◆ Tasks to perform:
a) Answer these about the forum post on reduced drivetrain mass below:
(i) What date and time does the post show?
(ii) What are the two choices the post tells the reader to ask themselves about?
(iii) What does the post put in parentheses after "total loss"?
b) How would the forum post on reduced drivetrain mass go on? Write its next part, picking up after its final sentence.

◆ Reading text:
··········

RE: Reduced drivetrain mass
06/21/19 8:56 AM

Ask yourself this:
A. Am I going to make this bike race specific.
B. Am I going to ride and race.

With A, you start pulling off body work, start drilling whatever will not lose integrity, change out to ti hardware, OEM tires or whatever are the lightest tires, etc. If you find a lighter clutch basket, balancers removed, and those kind of moves, go for it. This is race short of popping off the valve cover? Because at this point, you're missing the cam degree move, if not changing to higher lift cams; port polishing; flash; or dj mapping; dyno tuning; pipe; no air cleaner; no ram effect(obviously plastic removed); total loss (stator removed),etc.; and now you are race specific. No longer a dual purpose bike.

··········

◆ Material shown:
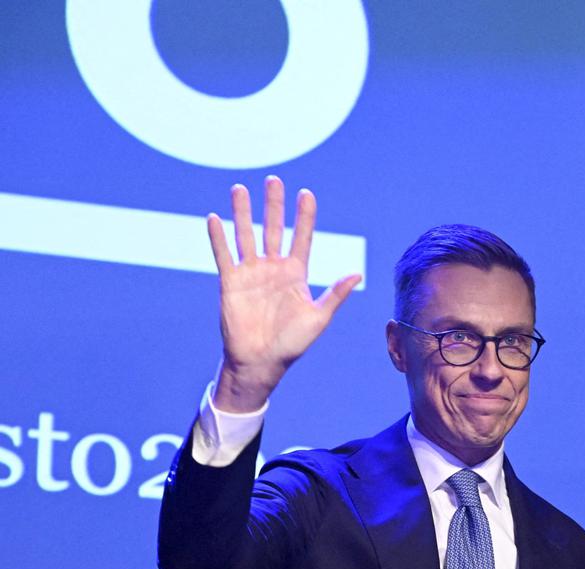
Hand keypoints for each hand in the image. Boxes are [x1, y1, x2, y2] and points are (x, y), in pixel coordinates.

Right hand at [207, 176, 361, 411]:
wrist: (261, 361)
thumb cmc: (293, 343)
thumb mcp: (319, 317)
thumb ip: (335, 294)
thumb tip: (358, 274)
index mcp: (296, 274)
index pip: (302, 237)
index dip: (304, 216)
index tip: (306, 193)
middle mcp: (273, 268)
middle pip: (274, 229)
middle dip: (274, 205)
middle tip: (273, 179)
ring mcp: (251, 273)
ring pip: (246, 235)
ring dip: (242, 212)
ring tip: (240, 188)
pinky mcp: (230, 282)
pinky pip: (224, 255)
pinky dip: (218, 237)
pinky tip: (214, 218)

··········

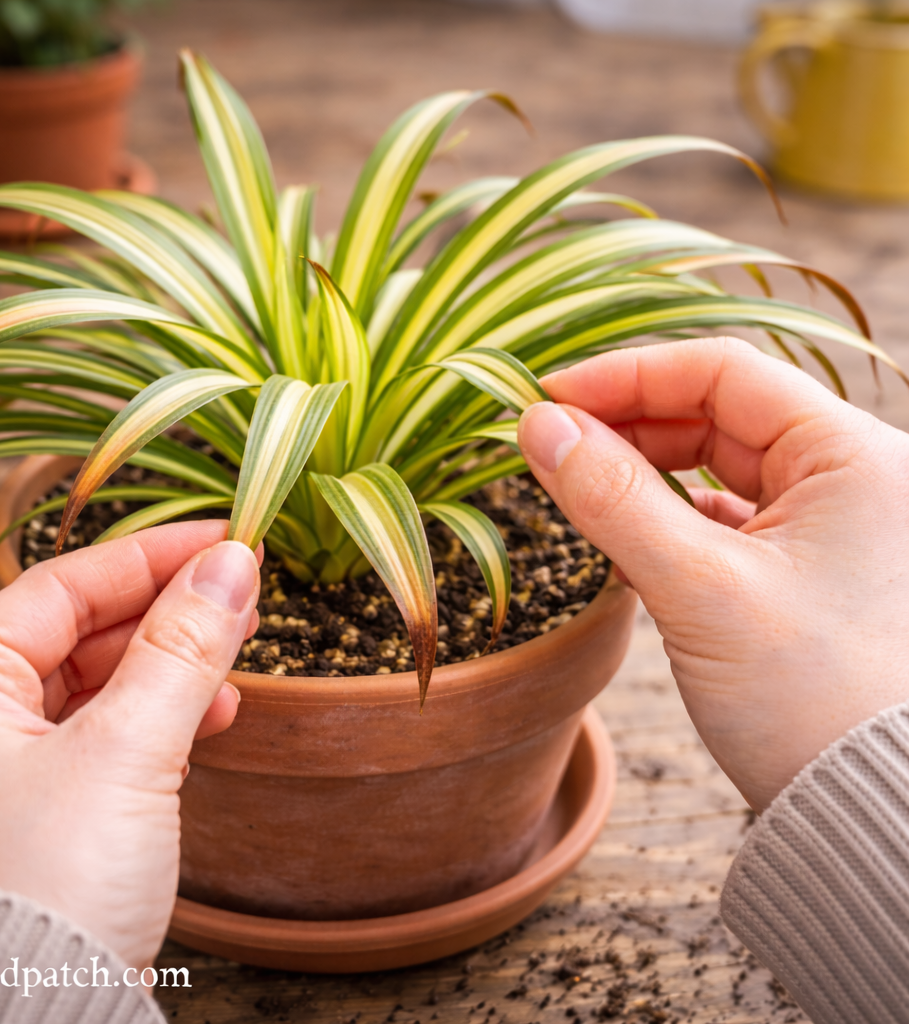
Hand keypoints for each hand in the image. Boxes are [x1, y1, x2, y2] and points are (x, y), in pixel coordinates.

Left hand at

··········

◆ Exercise responses:
a)
(i) 06/21/19 8:56 AM
(ii) A. Am I going to make this bike race specific. B. Am I going to ride and race.
(iii) stator removed

b)
B. With dual purpose, there is no real commitment to mod the bike and run without balancers, because it's not going to be comfortable for you for one. The more aftermarket [on some things like a basket] the more you replace with so many hours on the part before it lets go inside the engine. The centrifugal on the lighter part says minutes not hours. It might bust in the street adding those hours of time on it. The one way down the track are the fibers/steels in one direction. You lift, that clocks the pack in the other direction. So that constant swap on that one vulnerable fork scares me vs a beefier production part. Short of keeping the nose on for headlights, you can pop it off when the bike is on the trailer for each session.

So basically what I'm saying is to remain stock, throw the basket money towards ti hardware, mini-winkers, remove as much as you can and remain street legal. Otherwise you dive in full bore and stop fucking around.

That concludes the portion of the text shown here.